Saved data entries:
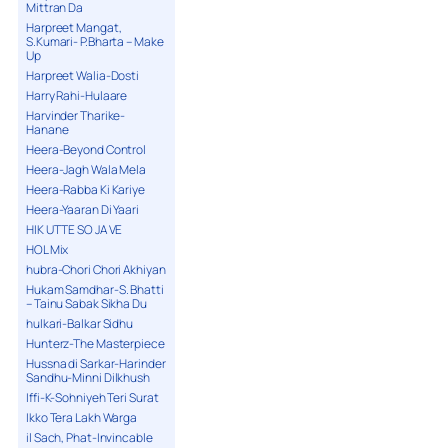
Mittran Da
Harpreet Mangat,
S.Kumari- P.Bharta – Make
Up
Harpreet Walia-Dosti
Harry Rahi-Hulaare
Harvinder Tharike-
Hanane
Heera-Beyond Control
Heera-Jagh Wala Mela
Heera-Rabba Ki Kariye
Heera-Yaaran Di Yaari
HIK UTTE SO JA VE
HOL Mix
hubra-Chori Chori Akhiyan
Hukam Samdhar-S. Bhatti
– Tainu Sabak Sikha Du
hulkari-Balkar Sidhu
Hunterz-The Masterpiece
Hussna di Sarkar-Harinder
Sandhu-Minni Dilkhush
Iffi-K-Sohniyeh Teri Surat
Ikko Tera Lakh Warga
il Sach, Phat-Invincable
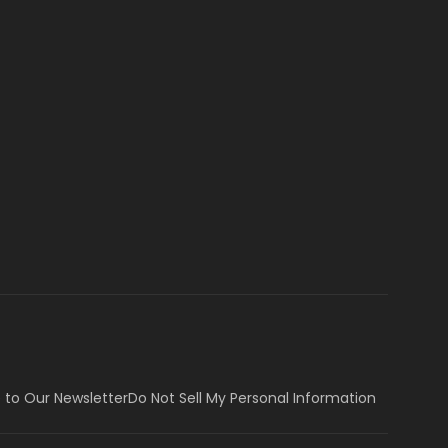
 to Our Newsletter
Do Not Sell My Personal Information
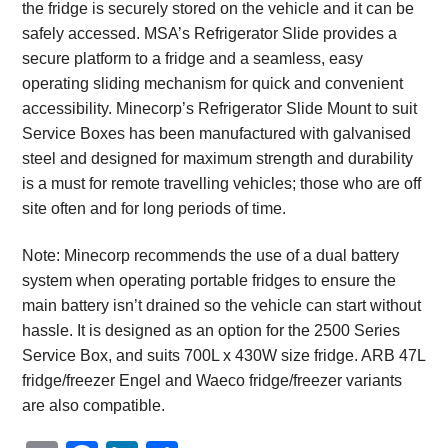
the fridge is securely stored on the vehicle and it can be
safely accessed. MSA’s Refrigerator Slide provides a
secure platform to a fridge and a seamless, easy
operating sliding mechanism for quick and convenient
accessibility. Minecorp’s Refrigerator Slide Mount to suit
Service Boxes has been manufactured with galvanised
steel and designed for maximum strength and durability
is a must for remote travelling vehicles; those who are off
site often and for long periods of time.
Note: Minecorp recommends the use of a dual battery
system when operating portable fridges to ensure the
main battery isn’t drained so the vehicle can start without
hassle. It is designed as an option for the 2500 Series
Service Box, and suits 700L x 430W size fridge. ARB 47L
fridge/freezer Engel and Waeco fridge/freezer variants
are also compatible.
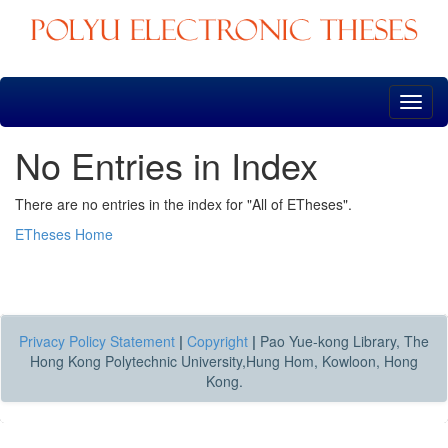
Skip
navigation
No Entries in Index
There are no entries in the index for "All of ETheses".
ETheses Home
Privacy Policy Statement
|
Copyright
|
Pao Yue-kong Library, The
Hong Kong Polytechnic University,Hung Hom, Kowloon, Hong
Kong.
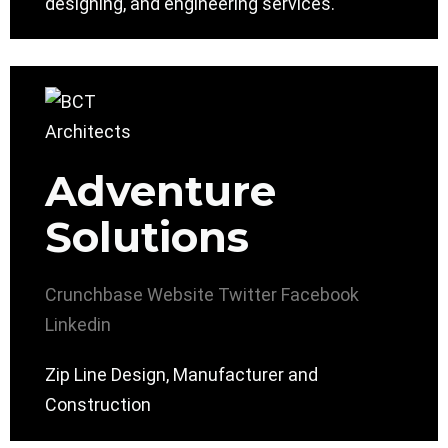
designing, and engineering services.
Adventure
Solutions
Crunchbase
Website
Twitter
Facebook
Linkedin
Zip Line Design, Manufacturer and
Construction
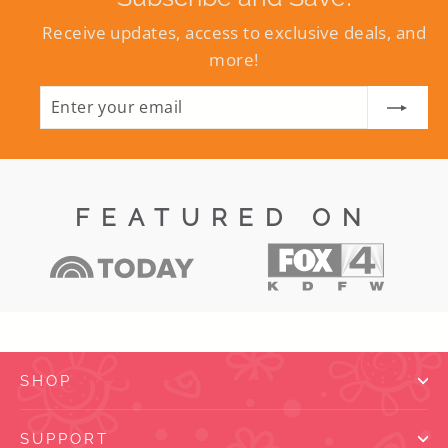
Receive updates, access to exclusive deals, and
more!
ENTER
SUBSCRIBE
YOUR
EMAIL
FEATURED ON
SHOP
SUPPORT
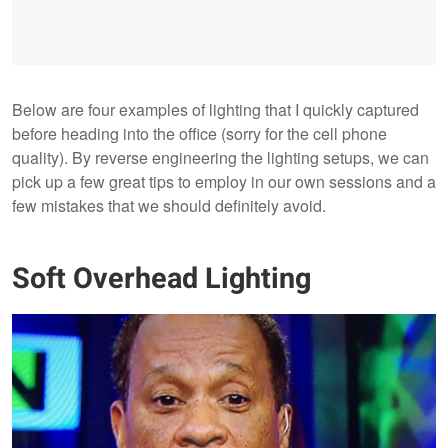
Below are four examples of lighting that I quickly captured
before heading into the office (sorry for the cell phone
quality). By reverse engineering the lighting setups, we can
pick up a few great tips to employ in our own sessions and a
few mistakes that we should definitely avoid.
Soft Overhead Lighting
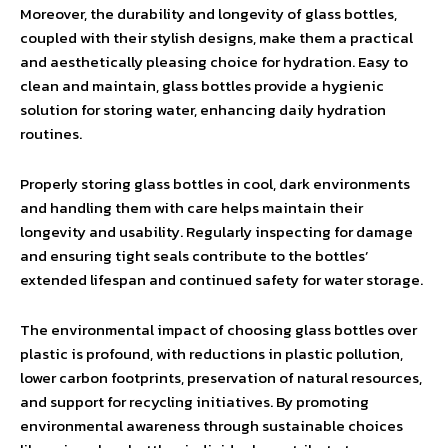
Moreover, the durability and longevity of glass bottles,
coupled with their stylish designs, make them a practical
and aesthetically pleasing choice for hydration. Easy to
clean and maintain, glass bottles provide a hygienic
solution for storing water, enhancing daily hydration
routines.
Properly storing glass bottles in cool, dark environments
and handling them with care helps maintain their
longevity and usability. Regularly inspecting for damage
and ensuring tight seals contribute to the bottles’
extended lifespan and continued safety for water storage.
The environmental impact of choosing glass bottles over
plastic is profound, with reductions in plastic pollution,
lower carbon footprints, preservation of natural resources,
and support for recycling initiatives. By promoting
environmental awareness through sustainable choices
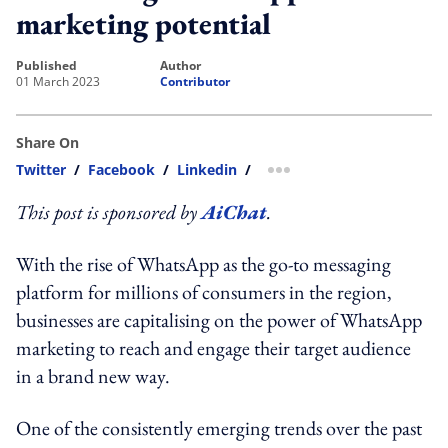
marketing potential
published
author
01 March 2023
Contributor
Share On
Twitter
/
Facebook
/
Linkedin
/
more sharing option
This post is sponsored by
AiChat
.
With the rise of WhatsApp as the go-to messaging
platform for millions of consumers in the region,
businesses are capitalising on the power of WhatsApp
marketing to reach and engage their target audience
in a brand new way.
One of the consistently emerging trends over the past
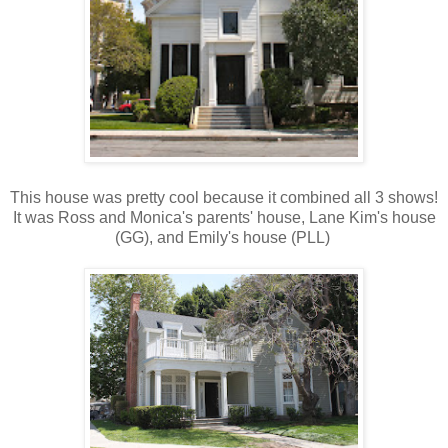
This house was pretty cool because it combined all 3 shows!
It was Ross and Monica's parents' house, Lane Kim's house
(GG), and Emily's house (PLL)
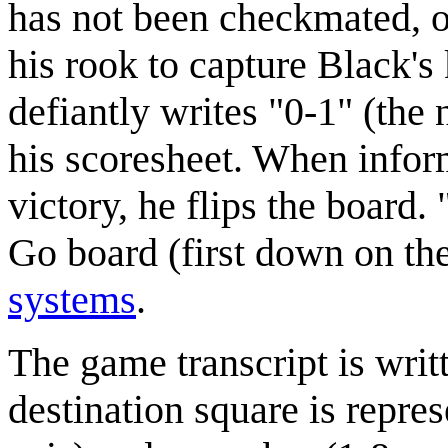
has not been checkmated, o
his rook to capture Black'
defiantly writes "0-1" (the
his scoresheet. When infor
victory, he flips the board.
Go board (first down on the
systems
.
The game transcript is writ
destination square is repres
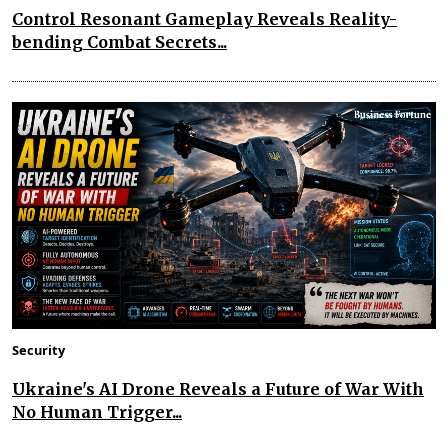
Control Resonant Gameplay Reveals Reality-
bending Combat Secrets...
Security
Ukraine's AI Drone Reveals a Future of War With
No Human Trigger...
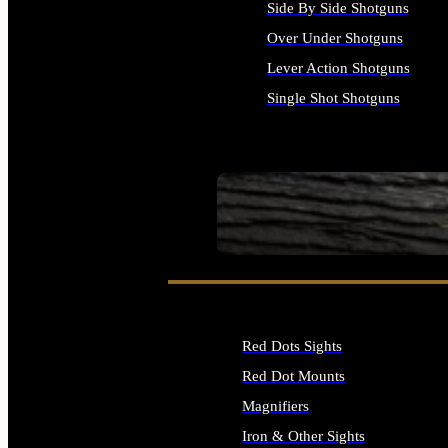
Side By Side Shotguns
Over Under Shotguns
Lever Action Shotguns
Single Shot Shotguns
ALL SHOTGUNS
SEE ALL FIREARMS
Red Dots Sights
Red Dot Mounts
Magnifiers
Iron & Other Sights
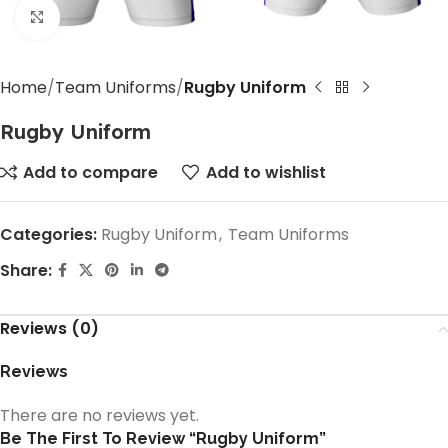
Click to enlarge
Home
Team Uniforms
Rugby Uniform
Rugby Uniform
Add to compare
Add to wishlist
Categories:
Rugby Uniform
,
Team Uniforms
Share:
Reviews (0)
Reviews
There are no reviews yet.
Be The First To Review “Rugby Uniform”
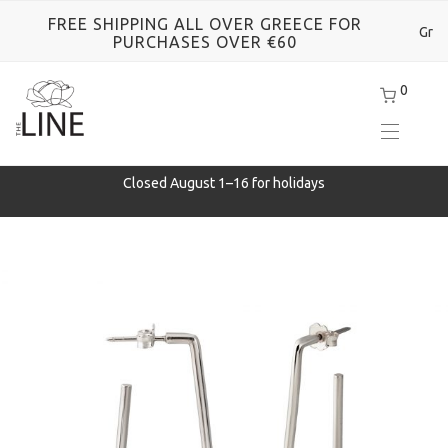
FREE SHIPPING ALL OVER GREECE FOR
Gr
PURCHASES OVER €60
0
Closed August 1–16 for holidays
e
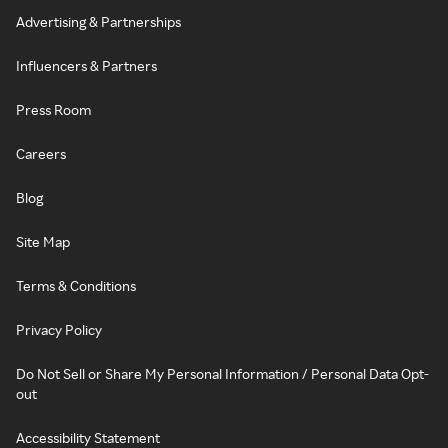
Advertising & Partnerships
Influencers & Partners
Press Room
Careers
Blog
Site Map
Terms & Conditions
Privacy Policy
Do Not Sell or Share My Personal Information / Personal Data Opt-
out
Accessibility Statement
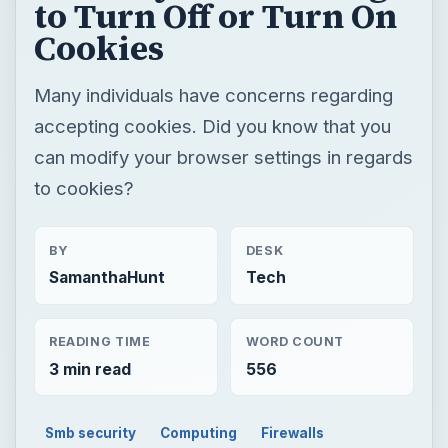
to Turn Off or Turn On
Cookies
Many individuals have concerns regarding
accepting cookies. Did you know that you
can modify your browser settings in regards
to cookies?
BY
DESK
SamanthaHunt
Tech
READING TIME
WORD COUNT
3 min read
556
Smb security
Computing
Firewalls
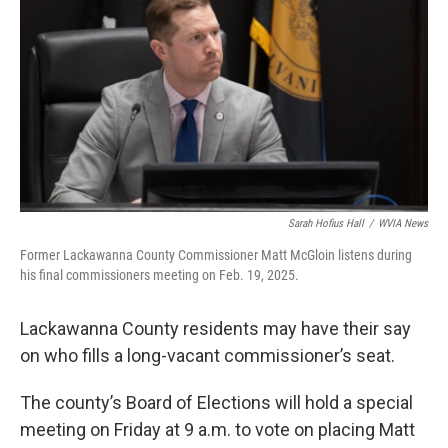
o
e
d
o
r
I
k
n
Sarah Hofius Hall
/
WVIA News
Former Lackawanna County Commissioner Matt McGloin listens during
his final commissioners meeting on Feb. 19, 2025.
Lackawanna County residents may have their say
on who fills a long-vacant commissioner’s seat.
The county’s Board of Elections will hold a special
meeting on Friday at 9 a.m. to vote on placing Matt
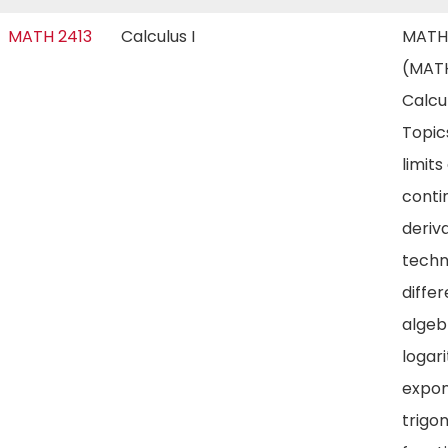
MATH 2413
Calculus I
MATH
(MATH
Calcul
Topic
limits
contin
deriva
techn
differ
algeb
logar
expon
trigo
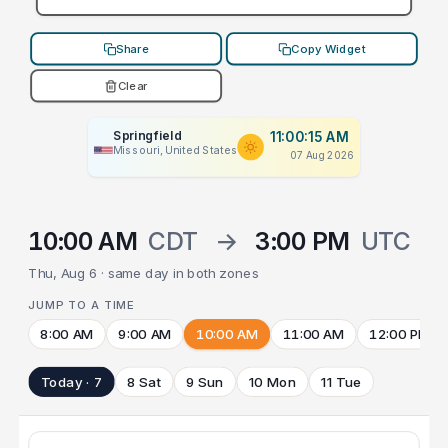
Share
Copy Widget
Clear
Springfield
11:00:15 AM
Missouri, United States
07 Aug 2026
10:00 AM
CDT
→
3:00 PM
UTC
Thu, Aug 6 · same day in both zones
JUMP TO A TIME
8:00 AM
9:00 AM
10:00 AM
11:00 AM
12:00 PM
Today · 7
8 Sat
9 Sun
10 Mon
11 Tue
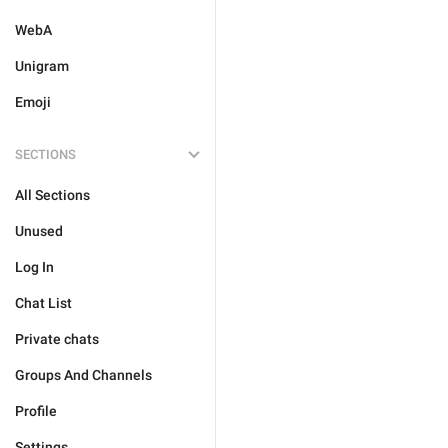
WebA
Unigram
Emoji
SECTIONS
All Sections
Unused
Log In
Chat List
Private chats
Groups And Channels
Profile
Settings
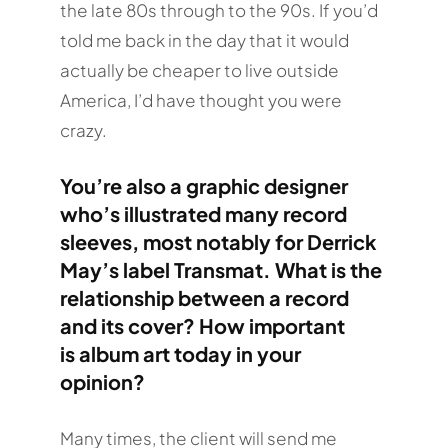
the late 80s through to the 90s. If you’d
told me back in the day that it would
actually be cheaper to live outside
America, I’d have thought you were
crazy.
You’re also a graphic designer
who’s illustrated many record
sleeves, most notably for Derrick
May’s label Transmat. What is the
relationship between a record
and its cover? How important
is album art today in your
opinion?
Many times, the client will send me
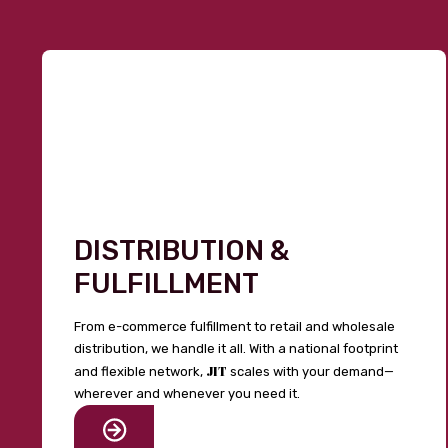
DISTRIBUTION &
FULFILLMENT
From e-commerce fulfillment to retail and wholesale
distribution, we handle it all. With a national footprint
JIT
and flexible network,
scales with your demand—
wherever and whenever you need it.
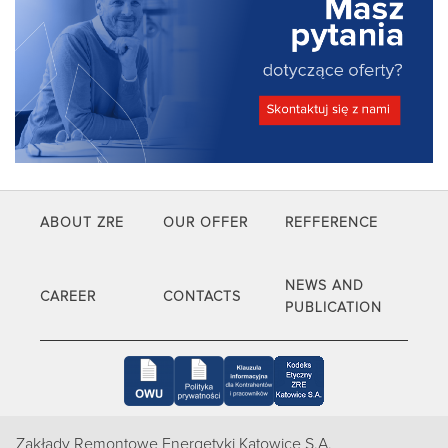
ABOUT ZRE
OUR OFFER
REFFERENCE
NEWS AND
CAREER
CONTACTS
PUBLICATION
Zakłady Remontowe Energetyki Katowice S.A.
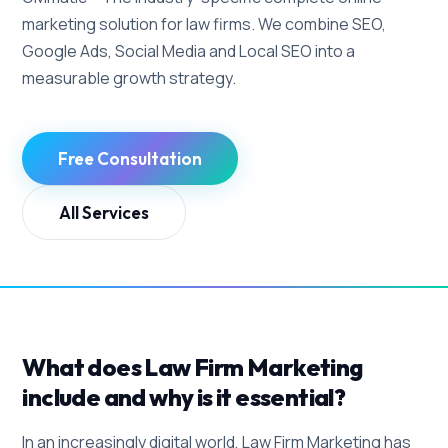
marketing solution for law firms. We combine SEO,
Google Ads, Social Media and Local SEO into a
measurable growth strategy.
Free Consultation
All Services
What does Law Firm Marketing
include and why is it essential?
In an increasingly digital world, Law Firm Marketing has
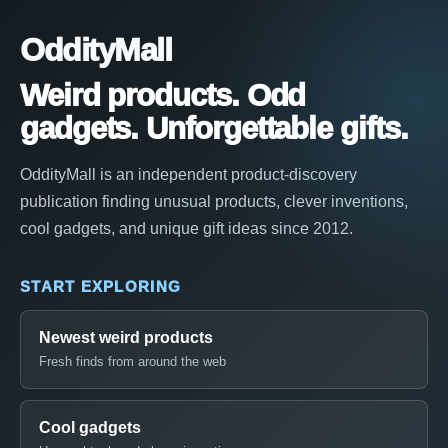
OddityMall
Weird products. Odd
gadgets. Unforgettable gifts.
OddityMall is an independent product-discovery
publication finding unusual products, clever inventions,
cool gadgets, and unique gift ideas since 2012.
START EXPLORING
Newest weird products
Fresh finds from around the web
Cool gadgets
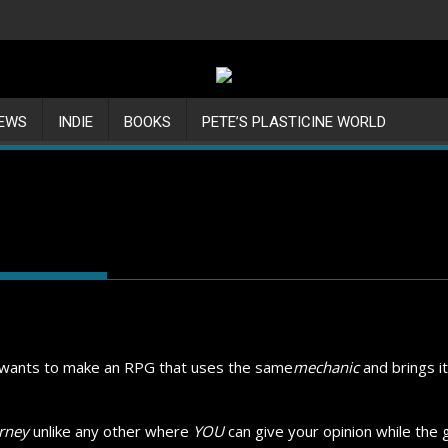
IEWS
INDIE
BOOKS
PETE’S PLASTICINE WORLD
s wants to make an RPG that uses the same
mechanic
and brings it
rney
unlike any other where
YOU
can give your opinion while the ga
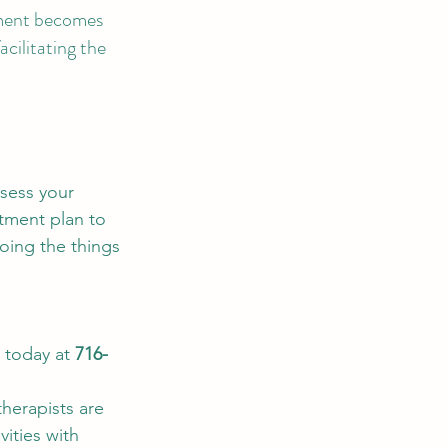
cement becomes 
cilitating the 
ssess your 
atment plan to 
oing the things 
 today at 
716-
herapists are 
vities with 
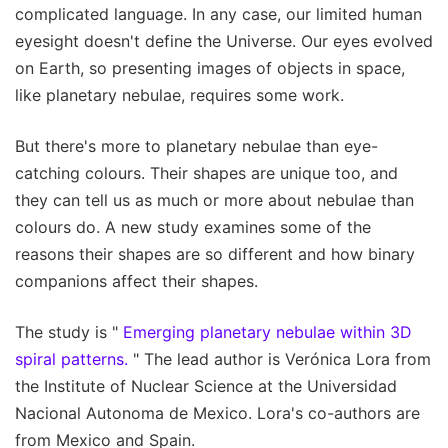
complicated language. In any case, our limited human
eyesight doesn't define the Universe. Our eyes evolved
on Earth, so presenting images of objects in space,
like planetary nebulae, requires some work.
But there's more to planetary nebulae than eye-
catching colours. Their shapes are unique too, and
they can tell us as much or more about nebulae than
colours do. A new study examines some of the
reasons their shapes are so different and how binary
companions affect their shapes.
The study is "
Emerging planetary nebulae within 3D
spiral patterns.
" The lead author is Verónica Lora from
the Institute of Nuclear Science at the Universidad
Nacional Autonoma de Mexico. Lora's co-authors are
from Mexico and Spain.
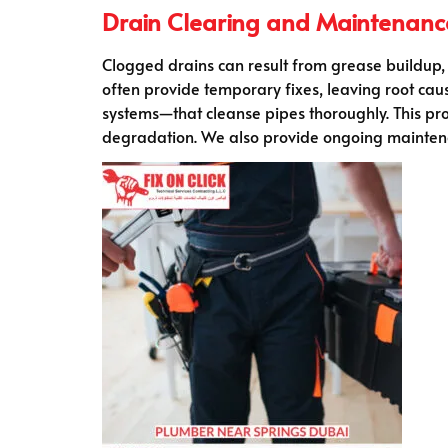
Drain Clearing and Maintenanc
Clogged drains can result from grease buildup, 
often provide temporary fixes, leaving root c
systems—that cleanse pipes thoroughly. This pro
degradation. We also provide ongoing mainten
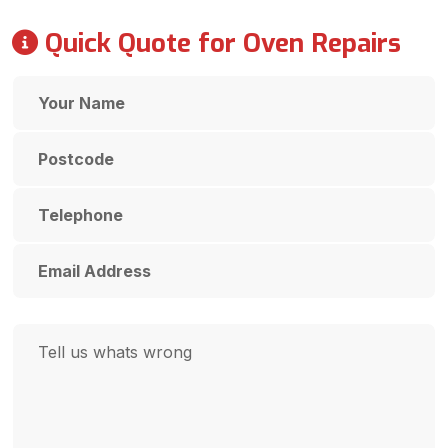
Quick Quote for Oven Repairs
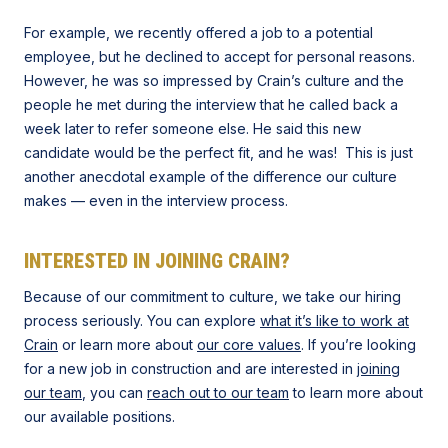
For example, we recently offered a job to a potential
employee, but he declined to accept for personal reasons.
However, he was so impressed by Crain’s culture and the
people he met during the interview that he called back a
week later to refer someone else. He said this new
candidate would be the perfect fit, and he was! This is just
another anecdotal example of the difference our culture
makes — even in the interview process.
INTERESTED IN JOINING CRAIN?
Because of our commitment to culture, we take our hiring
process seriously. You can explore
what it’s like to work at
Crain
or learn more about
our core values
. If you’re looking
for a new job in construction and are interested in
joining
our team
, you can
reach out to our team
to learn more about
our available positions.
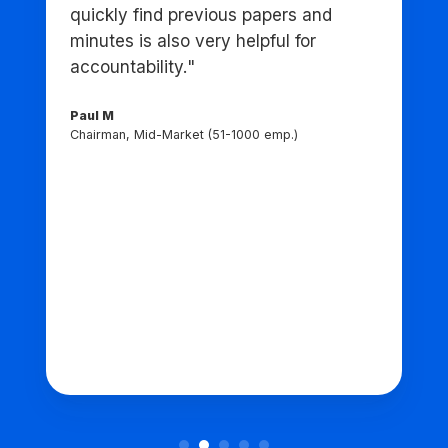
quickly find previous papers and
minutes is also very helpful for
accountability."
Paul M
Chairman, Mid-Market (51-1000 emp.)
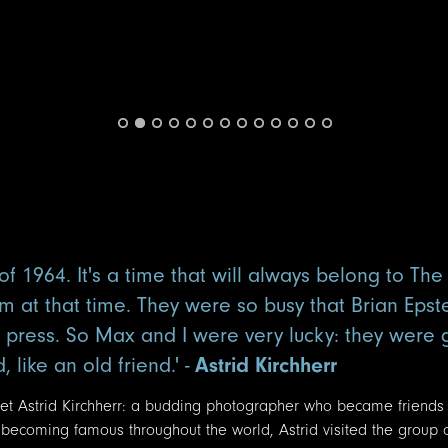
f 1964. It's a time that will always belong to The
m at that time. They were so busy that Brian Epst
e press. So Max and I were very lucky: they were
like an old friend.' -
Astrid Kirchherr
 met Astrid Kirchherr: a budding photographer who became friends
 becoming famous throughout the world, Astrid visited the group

Activity:
If a line of the entries holds the word "house", copy it out.

Exercise result:
This house was pretty cool because it combined all 3 shows!
It was Ross and Monica's parents' house, Lane Kim's house
(GG), and Emily's house (PLL)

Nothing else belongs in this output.